> [EXCERPTED TEXT]:
[Start of Attachment]

AbstractSimilar to the inherent clinical heterogeneity of most, if not all, lymphoma entities, the genetic landscape of these tumors is markedly complex in the majority of cases, with a rapidly growing list of recurrently mutated genes discovered in recent years by next-generation sequencing technology. Whilst a few genes have been implied to have diagnostic, prognostic and even predictive impact, most gene mutations still require rigorous validation in larger, preferably prospective patient series, to scrutinize their potential role in lymphoma diagnostics and patient management. In selected entities, a predominantly mutated gene is identified in almost all cases (e.g. Waldenström’s macroglobulinemia/lymphoplasmacytic lymphoma and hairy-cell leukemia), while for the vast majority of lymphomas a quite diverse mutation pattern is observed, with a limited number of frequently mutated genes followed by a seemingly endless tail of genes with mutations at a low frequency. Herein, the European Expert Group on NGS-based Diagnostics in Lymphomas (EGNL) summarizes the current status of this ever-evolving field, and, based on the present evidence level, segregates mutations into the following categories: i) immediate impact on treatment decisions, ii) diagnostic impact, iii) prognostic impact, iv) potential clinical impact in the near future, or v) should only be considered for research purposes. In the coming years, coordinated efforts aiming to apply targeted next-generation sequencing in large patient series will be needed in order to elucidate if a particular gene mutation will have an immediate impact on the lymphoma classification, and ultimately aid clinical decision making.
Most, if not all, lymphoma subtypes display considerable heterogeneity in their clinical and pathological characteristics, intricately linked to the underlying biological heterogeneity.1 Indeed, the genomic landscape of lymphomas is remarkably diverse, although an increasing number of ‘shared’ genetic lesions have recently emerged, affecting similar mechanisms and processes that in certain instances are important for ‘generic’ cell homeostasis (e.g. DNA repair) while in others they are ‘lymphocyte-specific’ (e.g. antigen receptor signaling) (Figure 1).
Thanks to next-generation sequencing (NGS), it has become possible to appreciate the panorama of recurrently affected genes that contribute to disease pathogenesis and/or evolution, at least in major lymphoma subtypes. Mounting evidence suggests that certain gene mutations have diagnostic, prognostic and/or predictive impact. However, for most mutations, functional in vitro validation and confirmation in larger patient series are warranted in order to fully elucidate their role in the pathobiology of a particular lymphoma as well as their relevance for routine diagnostics.

[End of Attachment]

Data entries
[Start of Attachment]

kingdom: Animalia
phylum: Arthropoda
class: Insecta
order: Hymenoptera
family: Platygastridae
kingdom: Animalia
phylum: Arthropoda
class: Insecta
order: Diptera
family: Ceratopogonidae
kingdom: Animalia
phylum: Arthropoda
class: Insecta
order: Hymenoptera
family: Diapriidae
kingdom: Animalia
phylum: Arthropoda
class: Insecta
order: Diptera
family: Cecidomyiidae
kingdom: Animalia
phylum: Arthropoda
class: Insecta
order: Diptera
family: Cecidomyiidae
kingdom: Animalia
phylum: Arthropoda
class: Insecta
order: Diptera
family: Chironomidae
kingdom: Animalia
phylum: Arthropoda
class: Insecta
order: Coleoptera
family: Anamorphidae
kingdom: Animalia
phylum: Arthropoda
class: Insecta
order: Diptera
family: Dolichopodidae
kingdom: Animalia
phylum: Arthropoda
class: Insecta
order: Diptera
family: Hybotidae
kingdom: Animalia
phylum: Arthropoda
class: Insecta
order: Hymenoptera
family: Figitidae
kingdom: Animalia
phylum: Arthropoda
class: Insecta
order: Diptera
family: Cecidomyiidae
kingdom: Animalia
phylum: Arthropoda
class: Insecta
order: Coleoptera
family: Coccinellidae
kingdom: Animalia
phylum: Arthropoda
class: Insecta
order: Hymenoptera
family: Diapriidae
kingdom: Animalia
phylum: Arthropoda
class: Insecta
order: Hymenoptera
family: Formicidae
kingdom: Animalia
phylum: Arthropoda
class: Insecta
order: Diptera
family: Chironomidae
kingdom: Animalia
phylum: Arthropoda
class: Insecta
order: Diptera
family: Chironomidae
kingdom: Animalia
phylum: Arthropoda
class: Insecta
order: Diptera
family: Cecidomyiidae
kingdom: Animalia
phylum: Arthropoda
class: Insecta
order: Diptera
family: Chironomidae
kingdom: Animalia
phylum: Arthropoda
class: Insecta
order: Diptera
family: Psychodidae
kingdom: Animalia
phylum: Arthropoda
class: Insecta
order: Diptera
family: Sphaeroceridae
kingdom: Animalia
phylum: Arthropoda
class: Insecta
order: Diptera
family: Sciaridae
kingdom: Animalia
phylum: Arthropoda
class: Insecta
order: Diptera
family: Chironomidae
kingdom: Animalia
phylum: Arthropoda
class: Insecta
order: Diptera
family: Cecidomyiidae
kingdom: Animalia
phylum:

[End of Attachment]

> [EXERCISE SET]:
a - Answer these from the text on lymphoma genetics, one line each, marked to match:
(i) Which two entities are named as examples where a predominantly mutated gene is found in almost all cases?
(ii) What example is given of a "lymphocyte-specific" process?
(iii) What technology is credited with revealing the panorama of recurrently affected genes?
b - Carry on the text on lymphoma genetics, starting after its final sentence.

> [ANSWERS FOR THE EXERCISE]:
a -
(i) Waldenström's macroglobulinemia/lymphoplasmacytic lymphoma and hairy-cell leukemia
(ii) Antigen receptor signaling
(iii) Next-generation sequencing (NGS)

b -
In few circumstances, a single recurrent mutation is identified in almost all cases of a given lymphoma and predominates by far in the genomic landscape of that particular tumor, e.g. the MYD88 mutation in Waldenström’s Macroglobulinemia (WM)/lymphoplasmacytic lymphoma (LPL)2 and the BRAF mutation in hairy-cell leukemia (HCL).3 However, for the great majority of lymphomas, including chronic lymphocytic leukemia (CLL),4 diffuse large B-cell lymphoma (DLBCL),5 follicular lymphoma (FL),6 mantle cell lymphoma (MCL),7 Burkitt lymphoma (BL),8 splenic marginal zone lymphoma (SMZL)9 and most peripheral T-cell lymphoma (PTCL) subtypes,1310 NGS studies have revealed a quite diverse and complex mutation pattern, with a limited number of frequently mutated genes accompanied by a long tail of genes with low-frequency mutations. In addition, while some genes are biased to certain lymphoma entities, e.g. SF3B1 mutations in CLL,1514 KLF2 mutations in SMZL,1816 ID3 and TCF3 mutations in BL,19 STAT3 mutations in large granular lymphocyte (LGL) leukemia,11 and RHOA mutations in angioimmunoblastic T-cell lymphoma (AITL),2120 other genes found recurrently mutated, such as genes involved in DNA repair, epigenetic modification and regulation of transcription (Figure 1), can be detected in multiple subtypes (Table 1) and even in other cancer types.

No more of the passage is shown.